Por primera vez, Quiroga sonrió.
—Ya sé —dijo con lentitud— que usted ha ejecutado más de una lindeza a caballo, según el testimonio imparcial de sus capataces y peones; pero en aquellos días, en América y también a caballo, se ejecutaron otras lindezas que se llaman Chacabuco y Junín y Palma Redonda y Caseros.
Rosas lo oyó sin inmutarse y replicó así:
—Yo no necesité ser valiente. Una lindeza mía, como usted dice, fue lograr que hombres más valientes que yo pelearan y murieran por mí. Santos Pérez, pongo por caso, que acabó con usted. El valor, es cuestión de aguante; unos aguantan más y otros menos, pero tarde o temprano todos aflojan.
—Así será —dijo Quiroga—, pero yo he vivido y he muerto y hasta el día de hoy no sé lo que es miedo. Y ahora voy a que me borren, a que me den otra cara y otro destino, porque la historia se harta de los violentos. No sé quién será el otro, qué harán conmigo, pero sé que no tendrá miedo.
—A mí me basta ser el que soy —dijo Rosas— y no quiero ser otro.
—También las piedras quieren ser piedras para siempre —dijo Quiroga— y durante siglos lo son, hasta que se deshacen en polvo. Yo pensaba como usted cuando entré en la muerte, pero aquí aprendí muchas cosas.

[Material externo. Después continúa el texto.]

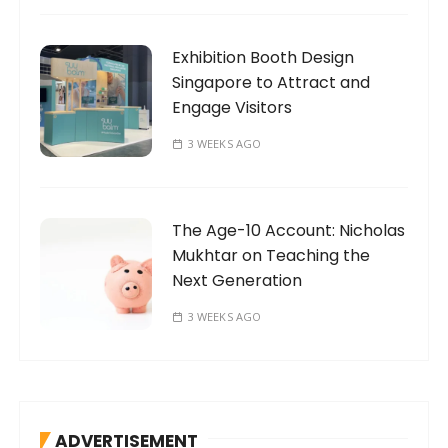
Exhibition Booth Design
Singapore to Attract and
Engage Visitors
3 WEEKS AGO
The Age-10 Account: Nicholas
Mukhtar on Teaching the
Next Generation
3 WEEKS AGO
ADVERTISEMENT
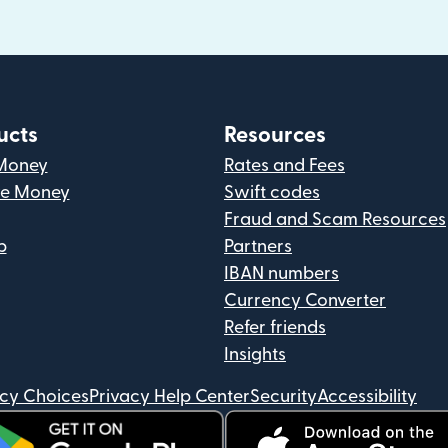
ucts
Resources
Money
Rates and Fees
ve Money
Swift codes
Fraud and Scam Resources
p
Partners
IBAN numbers
Currency Converter
Refer friends
Insights
acy Choices
Privacy Help Center
Security
Accessibility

Fíjese bien, ya estamos cambiando los dos.
Pero Rosas no le hizo caso y dijo como si pensara en voz alta:
—Será que no estoy hecho a estar muerto, pero estos lugares y esta discusión me parecen un sueño, y no un sueño soñado por mí sino por otro, que está por nacer todavía.
No hablaron más, porque en ese momento Alguien los llamó.